After you eliminate most redundancy from a database design, you may find that performance is now unacceptable. Operators often purposefully use redundancy to speed up processing. In the previous example, the ORDERS table contains only the client’s name to identify the source of each order. If you prepare an order, you must join the ORDERS table with the CLIENT table to get the client’s address. If this joining of tables makes the program that prints orders run too slowly, you may decide to store the client’s address redundantly in the ORDERS table. This redundancy offers the advantage of printing the orders faster but at the expense of slowing down and complicat-ing any updating of the client’s address.
A common practice is to initially design a database with little redundancy and with high degrees of normalization and then, after finding that important applications run slowly, to selectively add redundancy and denormalize. The key word here is selectively. The redundancy that you add back in has a spe-cific purpose, and because you’re acutely aware of both the redundancy and the hazard it represents, you take appropriate measures to ensure that the redundancy doesn’t cause more problems than it solves.

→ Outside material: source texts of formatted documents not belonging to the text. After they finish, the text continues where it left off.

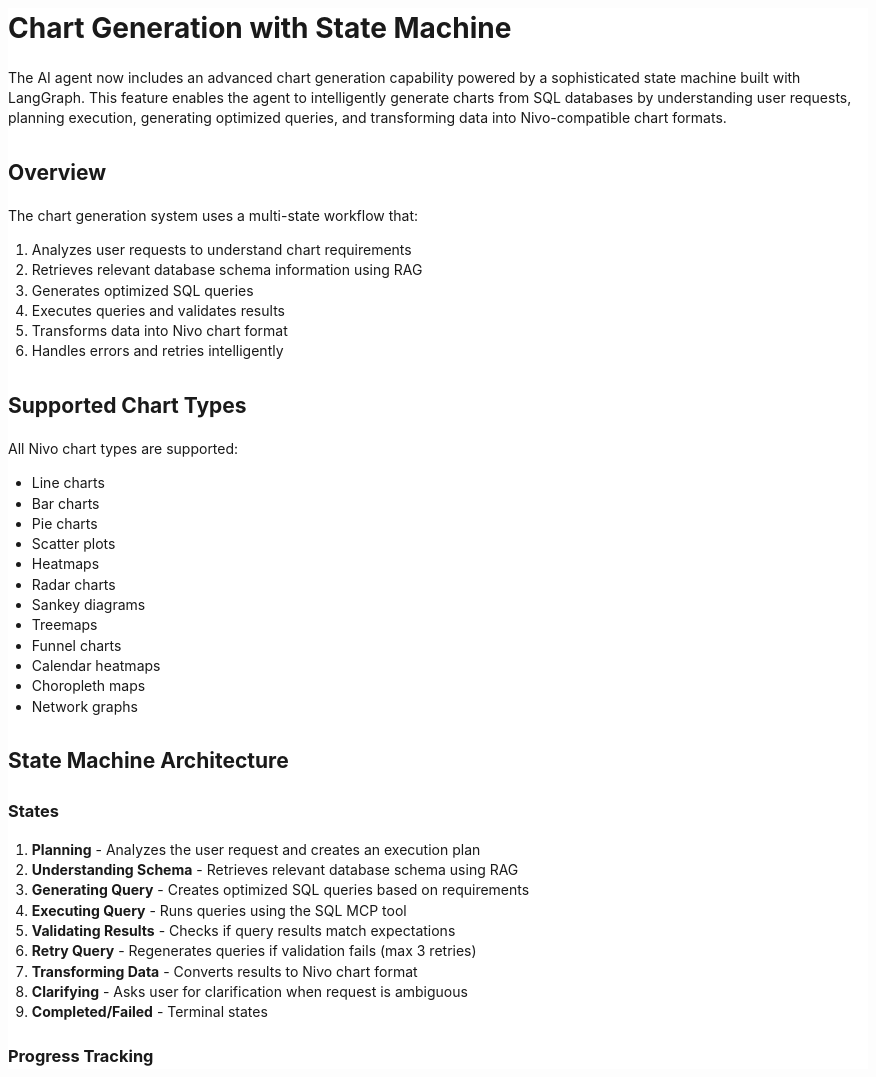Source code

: # Chart Generation with State Machine

The AI agent now includes an advanced chart generation capability powered by a sophisticated state machine built with LangGraph. This feature enables the agent to intelligently generate charts from SQL databases by understanding user requests, planning execution, generating optimized queries, and transforming data into Nivo-compatible chart formats.

## Overview

The chart generation system uses a multi-state workflow that:
1. Analyzes user requests to understand chart requirements
2. Retrieves relevant database schema information using RAG
3. Generates optimized SQL queries
4. Executes queries and validates results
5. Transforms data into Nivo chart format
6. Handles errors and retries intelligently

## Supported Chart Types

All Nivo chart types are supported:
- Line charts
- Bar charts
- Pie charts
- Scatter plots
- Heatmaps
- Radar charts
- Sankey diagrams
- Treemaps
- Funnel charts
- Calendar heatmaps
- Choropleth maps
- Network graphs

## State Machine Architecture

### States

1. **Planning** - Analyzes the user request and creates an execution plan
2. **Understanding Schema** - Retrieves relevant database schema using RAG
3. **Generating Query** - Creates optimized SQL queries based on requirements
4. **Executing Query** - Runs queries using the SQL MCP tool
5. **Validating Results** - Checks if query results match expectations
6. **Retry Query** - Regenerates queries if validation fails (max 3 retries)
7. **Transforming Data** - Converts results to Nivo chart format
8. **Clarifying** - Asks user for clarification when request is ambiguous
9. **Completed/Failed** - Terminal states

### Progress Tracking
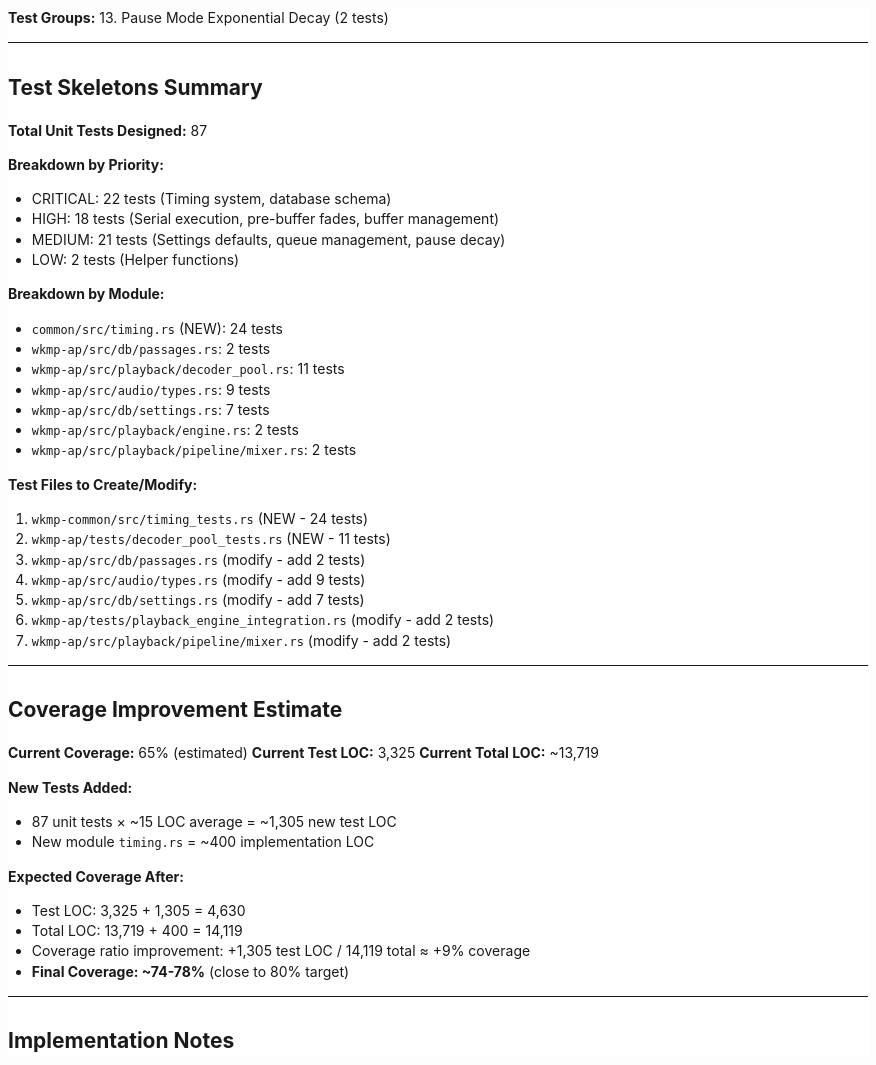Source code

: **Test Groups:**
13. Pause Mode Exponential Decay (2 tests)

---

## Test Skeletons Summary

**Total Unit Tests Designed:** 87

**Breakdown by Priority:**
- CRITICAL: 22 tests (Timing system, database schema)
- HIGH: 18 tests (Serial execution, pre-buffer fades, buffer management)
- MEDIUM: 21 tests (Settings defaults, queue management, pause decay)
- LOW: 2 tests (Helper functions)

**Breakdown by Module:**
- `common/src/timing.rs` (NEW): 24 tests
- `wkmp-ap/src/db/passages.rs`: 2 tests
- `wkmp-ap/src/playback/decoder_pool.rs`: 11 tests
- `wkmp-ap/src/audio/types.rs`: 9 tests
- `wkmp-ap/src/db/settings.rs`: 7 tests
- `wkmp-ap/src/playback/engine.rs`: 2 tests
- `wkmp-ap/src/playback/pipeline/mixer.rs`: 2 tests

**Test Files to Create/Modify:**
1. `wkmp-common/src/timing_tests.rs` (NEW - 24 tests)
2. `wkmp-ap/tests/decoder_pool_tests.rs` (NEW - 11 tests)
3. `wkmp-ap/src/db/passages.rs` (modify - add 2 tests)
4. `wkmp-ap/src/audio/types.rs` (modify - add 9 tests)
5. `wkmp-ap/src/db/settings.rs` (modify - add 7 tests)
6. `wkmp-ap/tests/playback_engine_integration.rs` (modify - add 2 tests)
7. `wkmp-ap/src/playback/pipeline/mixer.rs` (modify - add 2 tests)

---

## Coverage Improvement Estimate

**Current Coverage:** 65% (estimated)
**Current Test LOC:** 3,325
**Current Total LOC:** ~13,719

**New Tests Added:**
- 87 unit tests × ~15 LOC average = ~1,305 new test LOC
- New module `timing.rs` = ~400 implementation LOC

**Expected Coverage After:**
- Test LOC: 3,325 + 1,305 = 4,630
- Total LOC: 13,719 + 400 = 14,119
- Coverage ratio improvement: +1,305 test LOC / 14,119 total ≈ +9% coverage
- **Final Coverage: ~74-78%** (close to 80% target)

---

## Implementation Notes
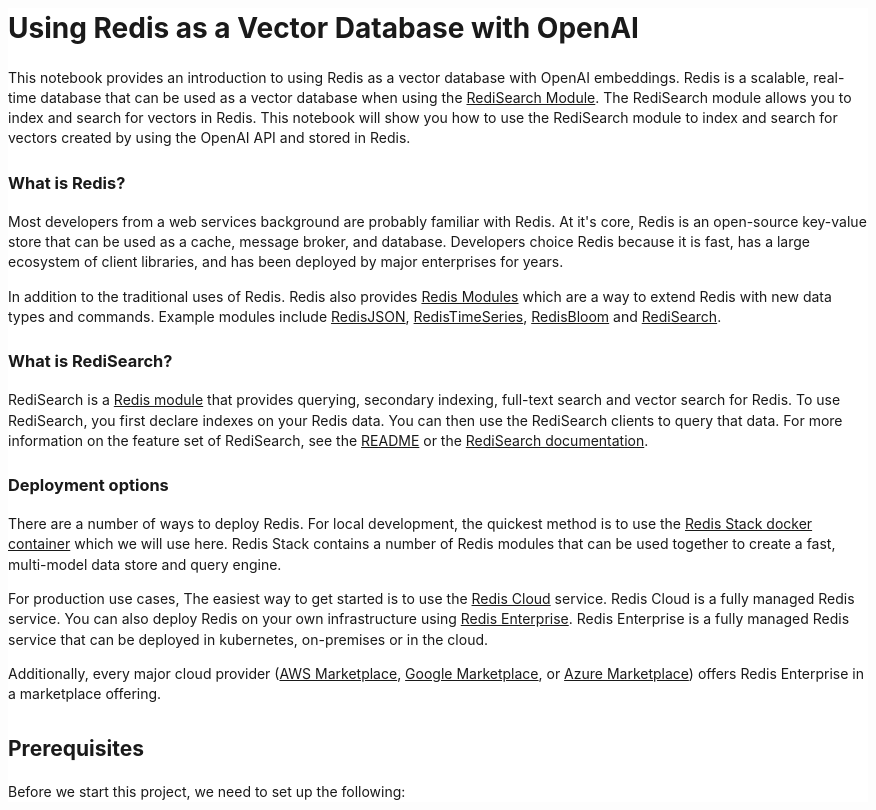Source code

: # Using Redis as a Vector Database with OpenAI

This notebook provides an introduction to using Redis as a vector database with OpenAI embeddings. Redis is a scalable, real-time database that can be used as a vector database when using the [RediSearch Module](https://oss.redislabs.com/redisearch/). The RediSearch module allows you to index and search for vectors in Redis. This notebook will show you how to use the RediSearch module to index and search for vectors created by using the OpenAI API and stored in Redis.

### What is Redis?

Most developers from a web services background are probably familiar with Redis. At it's core, Redis is an open-source key-value store that can be used as a cache, message broker, and database. Developers choice Redis because it is fast, has a large ecosystem of client libraries, and has been deployed by major enterprises for years.

In addition to the traditional uses of Redis. Redis also provides [Redis Modules](https://redis.io/modules) which are a way to extend Redis with new data types and commands. Example modules include [RedisJSON](https://redis.io/docs/stack/json/), [RedisTimeSeries](https://redis.io/docs/stack/timeseries/), [RedisBloom](https://redis.io/docs/stack/bloom/) and [RediSearch](https://redis.io/docs/stack/search/).

### What is RediSearch?

RediSearch is a [Redis module](https://redis.io/modules) that provides querying, secondary indexing, full-text search and vector search for Redis. To use RediSearch, you first declare indexes on your Redis data. You can then use the RediSearch clients to query that data. For more information on the feature set of RediSearch, see the [README](./README.md) or the [RediSearch documentation](https://redis.io/docs/stack/search/).

### Deployment options

There are a number of ways to deploy Redis. For local development, the quickest method is to use the [Redis Stack docker container](https://hub.docker.com/r/redis/redis-stack) which we will use here. Redis Stack contains a number of Redis modules that can be used together to create a fast, multi-model data store and query engine.

For production use cases, The easiest way to get started is to use the [Redis Cloud](https://redislabs.com/redis-enterprise-cloud/overview/) service. Redis Cloud is a fully managed Redis service. You can also deploy Redis on your own infrastructure using [Redis Enterprise](https://redislabs.com/redis-enterprise/overview/). Redis Enterprise is a fully managed Redis service that can be deployed in kubernetes, on-premises or in the cloud.

Additionally, every major cloud provider ([AWS Marketplace](https://aws.amazon.com/marketplace/pp/prodview-e6y7ork67pjwg?sr=0-2&ref_=beagle&applicationId=AWSMPContessa), [Google Marketplace](https://console.cloud.google.com/marketplace/details/redislabs-public/redis-enterprise?pli=1), or [Azure Marketplace](https://azuremarketplace.microsoft.com/en-us/marketplace/apps/garantiadata.redis_enterprise_1sp_public_preview?tab=Overview)) offers Redis Enterprise in a marketplace offering.



## Prerequisites

Before we start this project, we need to set up the following:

Exceeding the capacity of your DBMS
A database system might work properly for years and then intermittently start experiencing errors, which become progressively more serious. This may be a sign that you are approaching one of the system’s capacity limits. There are limits to the number of rows that a table may have. There are also
limits on columns, constraints, and other things. Check the current size and content of your database against the specifications of your DBMS. If you’re near the limit in any area, consider upgrading to a higher capacity system. Or, you may want to archive older data that is no longer active and then delete it from your database.